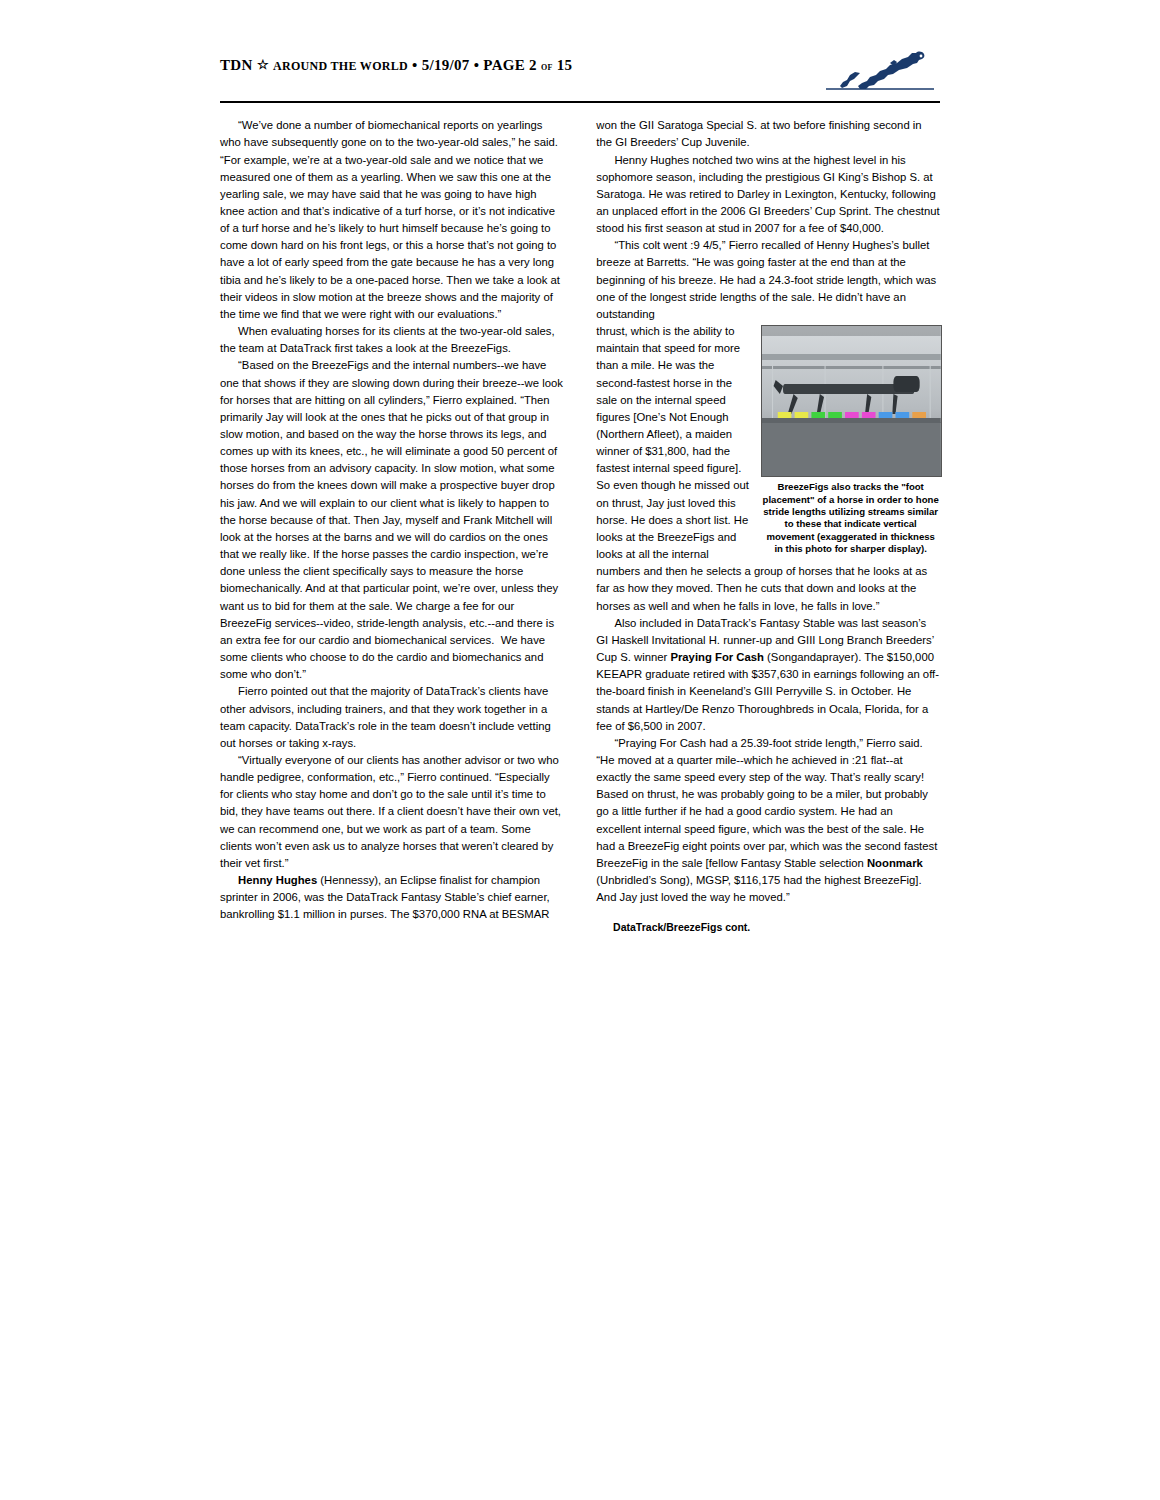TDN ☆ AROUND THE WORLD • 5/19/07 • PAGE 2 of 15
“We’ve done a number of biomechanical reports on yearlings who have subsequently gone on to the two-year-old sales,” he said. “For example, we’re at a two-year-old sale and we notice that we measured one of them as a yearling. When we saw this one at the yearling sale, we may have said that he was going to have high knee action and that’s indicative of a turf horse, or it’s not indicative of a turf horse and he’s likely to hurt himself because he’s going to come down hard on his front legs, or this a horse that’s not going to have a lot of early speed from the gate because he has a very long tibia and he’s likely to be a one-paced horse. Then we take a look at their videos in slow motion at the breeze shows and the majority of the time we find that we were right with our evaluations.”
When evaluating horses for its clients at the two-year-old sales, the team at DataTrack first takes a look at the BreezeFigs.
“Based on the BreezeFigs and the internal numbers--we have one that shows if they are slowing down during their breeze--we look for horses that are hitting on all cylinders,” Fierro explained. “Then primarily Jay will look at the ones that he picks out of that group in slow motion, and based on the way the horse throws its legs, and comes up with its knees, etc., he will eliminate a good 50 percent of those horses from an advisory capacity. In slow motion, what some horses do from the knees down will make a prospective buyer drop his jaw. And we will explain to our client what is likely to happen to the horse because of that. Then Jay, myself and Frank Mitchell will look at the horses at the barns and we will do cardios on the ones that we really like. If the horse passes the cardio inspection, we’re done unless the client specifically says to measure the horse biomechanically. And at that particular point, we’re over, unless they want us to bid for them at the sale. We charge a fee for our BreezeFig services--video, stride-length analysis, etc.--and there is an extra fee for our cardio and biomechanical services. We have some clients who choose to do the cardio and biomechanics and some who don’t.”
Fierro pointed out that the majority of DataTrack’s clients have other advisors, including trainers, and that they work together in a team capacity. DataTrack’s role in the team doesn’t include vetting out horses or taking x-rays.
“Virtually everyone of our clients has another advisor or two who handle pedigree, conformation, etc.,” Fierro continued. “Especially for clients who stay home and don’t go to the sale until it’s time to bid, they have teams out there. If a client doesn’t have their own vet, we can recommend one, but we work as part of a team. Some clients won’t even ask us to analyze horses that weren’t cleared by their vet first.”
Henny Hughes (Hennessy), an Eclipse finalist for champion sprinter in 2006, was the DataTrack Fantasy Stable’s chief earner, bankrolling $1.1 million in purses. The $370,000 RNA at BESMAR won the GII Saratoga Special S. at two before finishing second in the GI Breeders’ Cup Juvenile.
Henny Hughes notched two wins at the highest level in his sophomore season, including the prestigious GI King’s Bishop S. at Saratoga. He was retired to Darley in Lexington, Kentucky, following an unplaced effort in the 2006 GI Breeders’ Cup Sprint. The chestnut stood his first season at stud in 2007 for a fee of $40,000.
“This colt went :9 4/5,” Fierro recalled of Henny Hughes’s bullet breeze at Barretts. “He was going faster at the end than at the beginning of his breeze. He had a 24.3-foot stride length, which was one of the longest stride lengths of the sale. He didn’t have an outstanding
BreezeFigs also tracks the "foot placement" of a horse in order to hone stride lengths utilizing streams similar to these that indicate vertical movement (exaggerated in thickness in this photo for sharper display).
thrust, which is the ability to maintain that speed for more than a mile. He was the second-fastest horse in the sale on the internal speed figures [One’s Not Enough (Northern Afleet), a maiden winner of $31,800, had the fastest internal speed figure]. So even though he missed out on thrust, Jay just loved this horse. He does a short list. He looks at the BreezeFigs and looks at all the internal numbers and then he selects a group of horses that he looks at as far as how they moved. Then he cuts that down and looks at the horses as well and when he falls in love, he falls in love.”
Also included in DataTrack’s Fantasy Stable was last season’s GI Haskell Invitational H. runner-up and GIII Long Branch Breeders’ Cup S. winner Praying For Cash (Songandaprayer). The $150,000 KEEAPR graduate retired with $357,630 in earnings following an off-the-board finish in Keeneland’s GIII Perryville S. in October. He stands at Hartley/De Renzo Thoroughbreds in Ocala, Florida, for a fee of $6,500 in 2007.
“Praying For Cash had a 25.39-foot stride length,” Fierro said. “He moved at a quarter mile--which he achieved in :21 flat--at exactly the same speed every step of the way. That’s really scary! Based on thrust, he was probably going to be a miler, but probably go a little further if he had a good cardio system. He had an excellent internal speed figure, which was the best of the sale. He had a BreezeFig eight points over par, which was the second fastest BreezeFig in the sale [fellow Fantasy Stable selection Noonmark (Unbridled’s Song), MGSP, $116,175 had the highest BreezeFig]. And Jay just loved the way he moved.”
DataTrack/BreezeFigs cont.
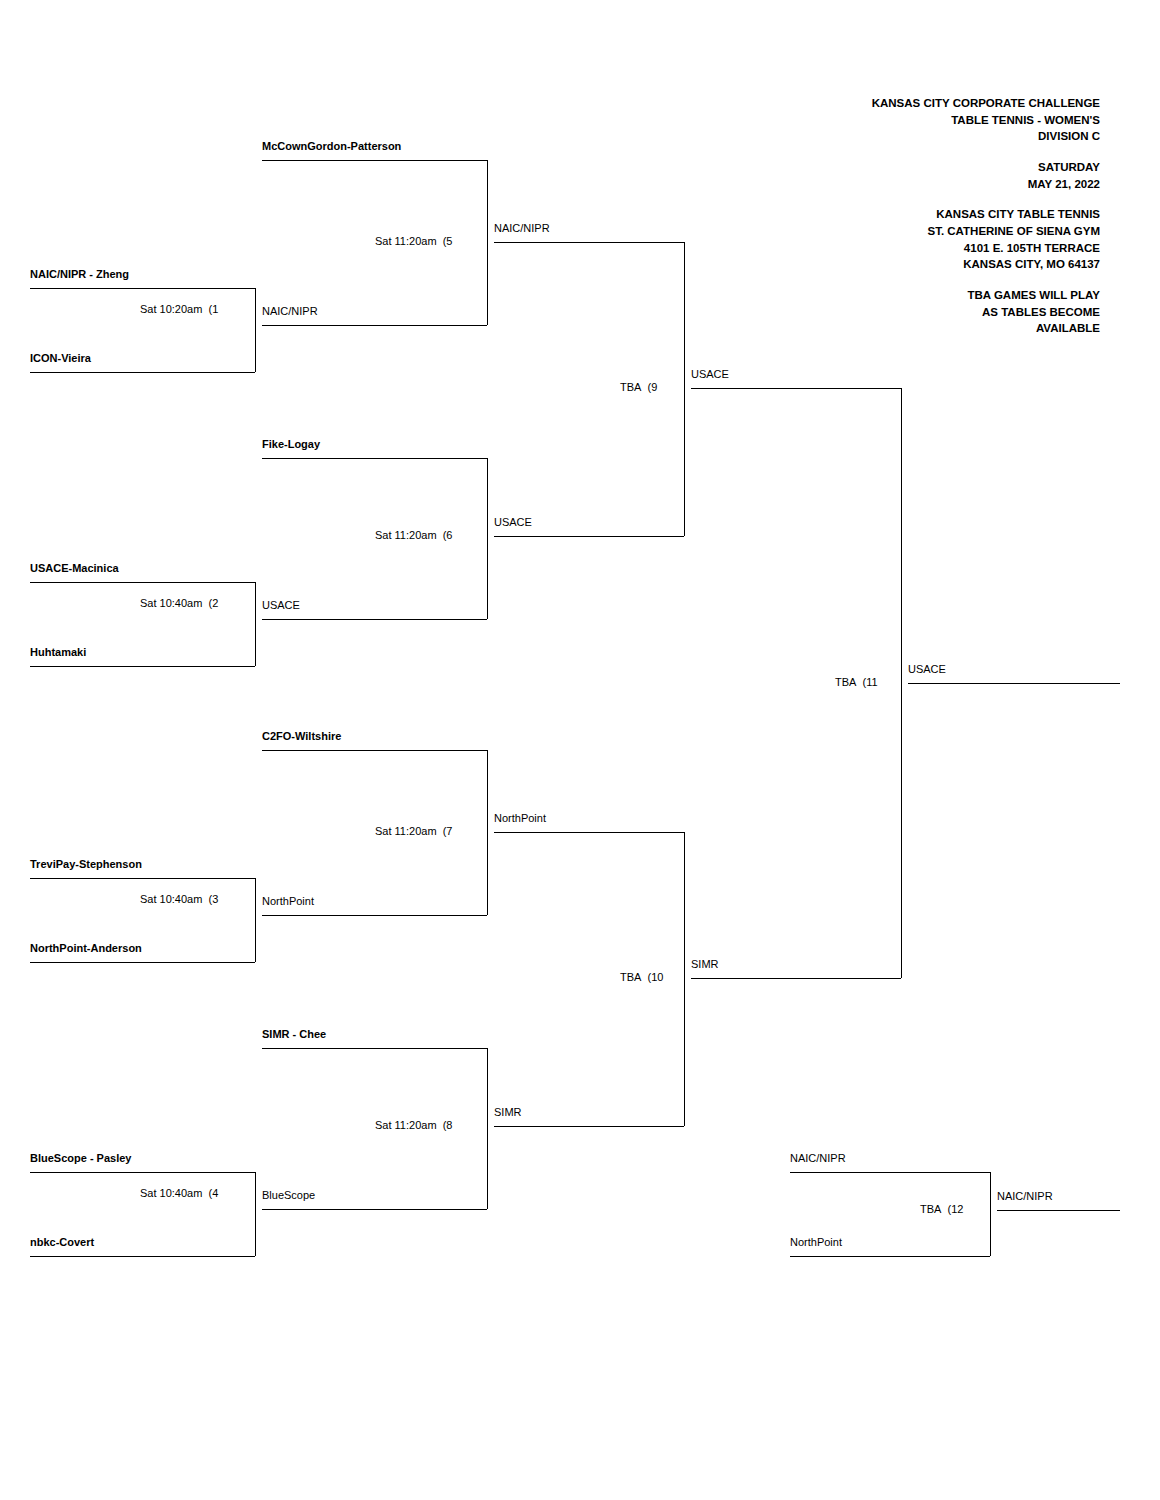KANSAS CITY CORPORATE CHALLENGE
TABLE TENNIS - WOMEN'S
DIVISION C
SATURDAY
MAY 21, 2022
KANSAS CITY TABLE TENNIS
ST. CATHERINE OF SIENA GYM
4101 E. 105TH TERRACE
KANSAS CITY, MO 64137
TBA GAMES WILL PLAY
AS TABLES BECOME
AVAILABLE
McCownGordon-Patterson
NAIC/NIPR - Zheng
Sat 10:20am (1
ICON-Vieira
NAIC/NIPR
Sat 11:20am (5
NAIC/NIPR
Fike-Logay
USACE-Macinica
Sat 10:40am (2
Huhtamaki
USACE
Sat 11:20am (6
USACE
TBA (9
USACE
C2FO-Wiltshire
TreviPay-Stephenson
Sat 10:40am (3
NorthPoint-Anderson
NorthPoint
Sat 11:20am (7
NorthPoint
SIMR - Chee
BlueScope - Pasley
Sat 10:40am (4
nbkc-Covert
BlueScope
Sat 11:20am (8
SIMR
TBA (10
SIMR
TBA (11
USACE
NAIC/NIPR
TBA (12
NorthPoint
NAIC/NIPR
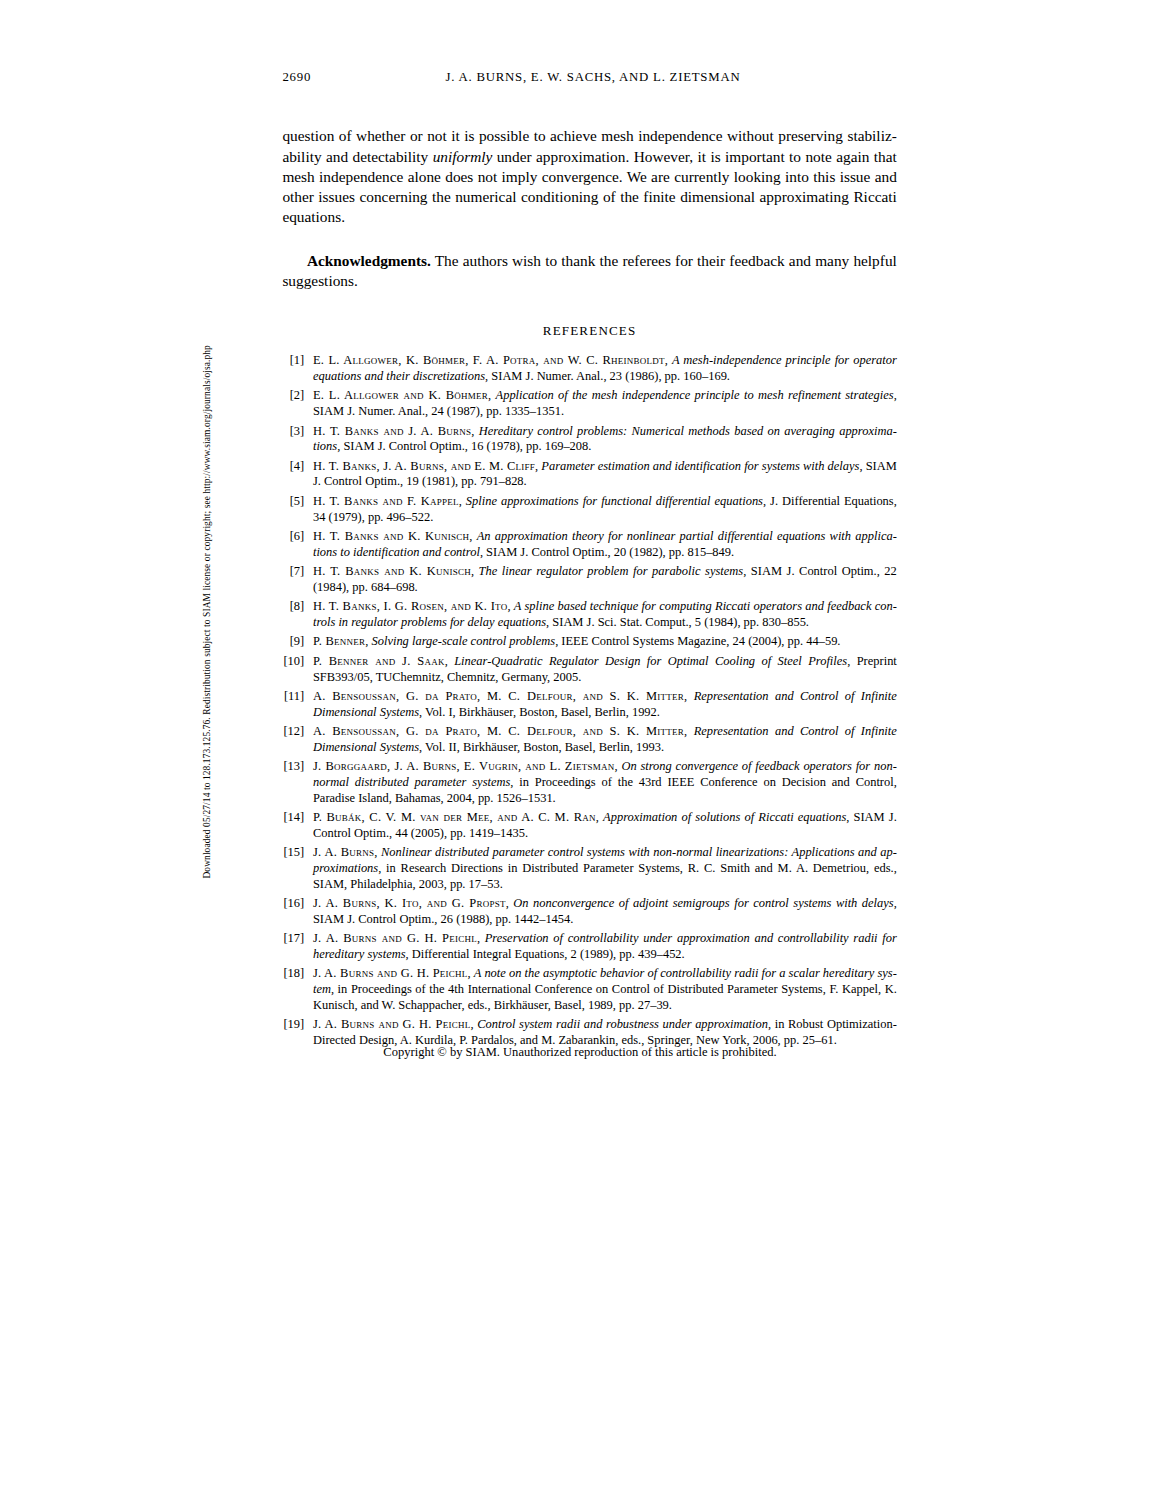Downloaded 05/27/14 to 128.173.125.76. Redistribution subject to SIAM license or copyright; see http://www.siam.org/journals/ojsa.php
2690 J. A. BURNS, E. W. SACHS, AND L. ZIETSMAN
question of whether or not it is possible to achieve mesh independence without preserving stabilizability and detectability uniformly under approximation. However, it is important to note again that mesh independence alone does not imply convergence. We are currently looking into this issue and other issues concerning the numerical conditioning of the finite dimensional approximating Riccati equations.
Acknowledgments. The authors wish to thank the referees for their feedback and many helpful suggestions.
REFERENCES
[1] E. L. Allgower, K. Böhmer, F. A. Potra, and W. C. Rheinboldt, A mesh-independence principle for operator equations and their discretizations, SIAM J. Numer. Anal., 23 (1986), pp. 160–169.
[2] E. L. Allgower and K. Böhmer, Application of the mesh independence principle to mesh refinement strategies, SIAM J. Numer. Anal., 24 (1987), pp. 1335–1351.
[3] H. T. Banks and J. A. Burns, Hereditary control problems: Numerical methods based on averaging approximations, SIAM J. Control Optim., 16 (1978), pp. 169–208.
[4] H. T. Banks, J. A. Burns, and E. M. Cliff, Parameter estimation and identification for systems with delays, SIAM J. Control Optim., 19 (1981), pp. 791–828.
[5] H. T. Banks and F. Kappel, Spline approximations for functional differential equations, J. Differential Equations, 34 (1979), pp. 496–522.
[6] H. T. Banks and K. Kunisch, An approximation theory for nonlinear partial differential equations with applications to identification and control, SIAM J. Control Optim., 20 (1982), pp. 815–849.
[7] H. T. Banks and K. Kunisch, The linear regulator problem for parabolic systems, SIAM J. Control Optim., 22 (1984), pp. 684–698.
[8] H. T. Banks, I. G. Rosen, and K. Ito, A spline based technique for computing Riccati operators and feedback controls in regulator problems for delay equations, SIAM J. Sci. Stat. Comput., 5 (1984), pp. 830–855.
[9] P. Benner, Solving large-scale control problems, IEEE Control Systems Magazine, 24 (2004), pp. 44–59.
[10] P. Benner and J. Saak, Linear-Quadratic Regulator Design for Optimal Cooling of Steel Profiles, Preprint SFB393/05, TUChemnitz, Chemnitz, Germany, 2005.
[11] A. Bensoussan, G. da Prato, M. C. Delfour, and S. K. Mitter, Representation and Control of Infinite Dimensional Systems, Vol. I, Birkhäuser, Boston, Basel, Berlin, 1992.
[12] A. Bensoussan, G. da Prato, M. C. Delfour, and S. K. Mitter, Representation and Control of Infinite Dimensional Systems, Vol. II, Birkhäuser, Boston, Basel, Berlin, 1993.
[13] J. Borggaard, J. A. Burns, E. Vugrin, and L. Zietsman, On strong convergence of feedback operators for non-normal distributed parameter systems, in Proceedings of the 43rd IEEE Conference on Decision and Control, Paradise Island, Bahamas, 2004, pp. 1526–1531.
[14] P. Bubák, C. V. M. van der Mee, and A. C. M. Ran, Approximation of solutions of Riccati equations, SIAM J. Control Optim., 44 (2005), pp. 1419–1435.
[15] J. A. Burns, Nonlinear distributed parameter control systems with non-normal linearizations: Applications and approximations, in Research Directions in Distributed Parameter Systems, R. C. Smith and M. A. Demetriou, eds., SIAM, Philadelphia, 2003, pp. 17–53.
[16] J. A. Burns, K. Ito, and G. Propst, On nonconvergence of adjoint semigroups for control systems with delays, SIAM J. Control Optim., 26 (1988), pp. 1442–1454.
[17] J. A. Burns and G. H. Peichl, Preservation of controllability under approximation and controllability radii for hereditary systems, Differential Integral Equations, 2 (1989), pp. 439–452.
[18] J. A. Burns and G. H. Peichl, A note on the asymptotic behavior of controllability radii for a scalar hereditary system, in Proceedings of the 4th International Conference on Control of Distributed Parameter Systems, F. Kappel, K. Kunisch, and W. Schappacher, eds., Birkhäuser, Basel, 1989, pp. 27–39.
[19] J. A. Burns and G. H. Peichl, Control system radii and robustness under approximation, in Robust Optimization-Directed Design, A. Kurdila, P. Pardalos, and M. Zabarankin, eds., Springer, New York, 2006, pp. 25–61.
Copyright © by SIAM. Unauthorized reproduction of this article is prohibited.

————————

=== Task requirements ===
Beginning with the line above that contains "KANSAS CITY CORPORATE CHALLENGE" and finishing with the line that contains "C2FO-Wiltshire", print those lines exactly and only. Skip all pictures.

=== Written solution ===
KANSAS CITY CORPORATE CHALLENGE
TABLE TENNIS - WOMEN'S
DIVISION C
SATURDAY
MAY 21, 2022
KANSAS CITY TABLE TENNIS
ST. CATHERINE OF SIENA GYM
4101 E. 105TH TERRACE
KANSAS CITY, MO 64137
TBA GAMES WILL PLAY
AS TABLES BECOME
AVAILABLE
McCownGordon-Patterson
NAIC/NIPR - Zheng
Sat 10:20am (1
ICON-Vieira
NAIC/NIPR
Sat 11:20am (5
NAIC/NIPR
Fike-Logay
USACE-Macinica
Sat 10:40am (2
Huhtamaki
USACE
Sat 11:20am (6
USACE
TBA (9
USACE
C2FO-Wiltshire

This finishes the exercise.